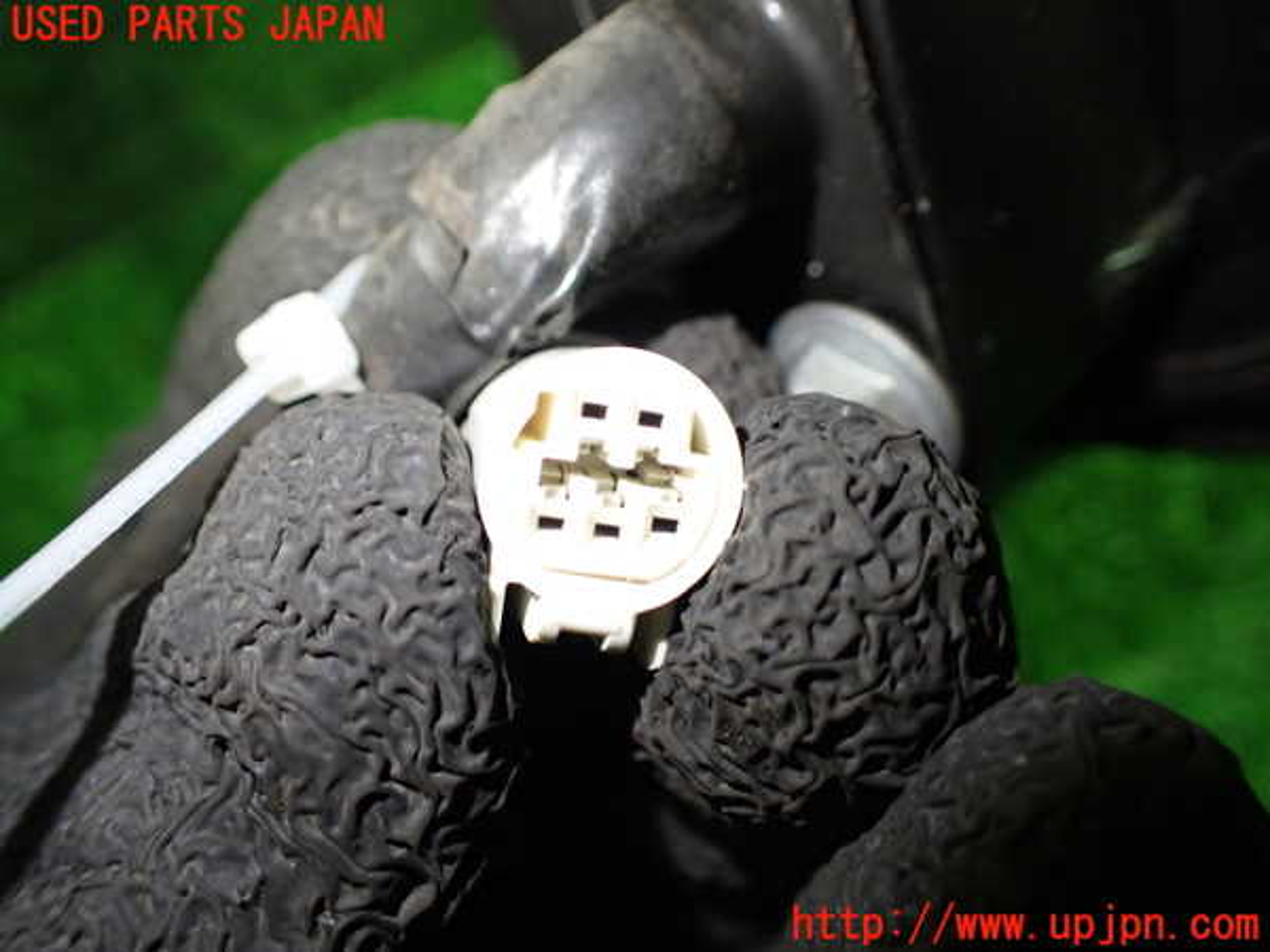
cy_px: 476
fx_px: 1101
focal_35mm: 30
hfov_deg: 60.0
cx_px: 635
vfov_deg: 46.8
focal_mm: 5.4
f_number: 2.3
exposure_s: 1/125
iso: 500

WHAT IS REQUIRED:
All entries are to be duplicated exactly, with the pictures left out.

TASK RESPONSE:
cy_px: 476
fx_px: 1101
focal_35mm: 30
hfov_deg: 60.0
cx_px: 635
vfov_deg: 46.8
focal_mm: 5.4
f_number: 2.3
exposure_s: 1/125
iso: 500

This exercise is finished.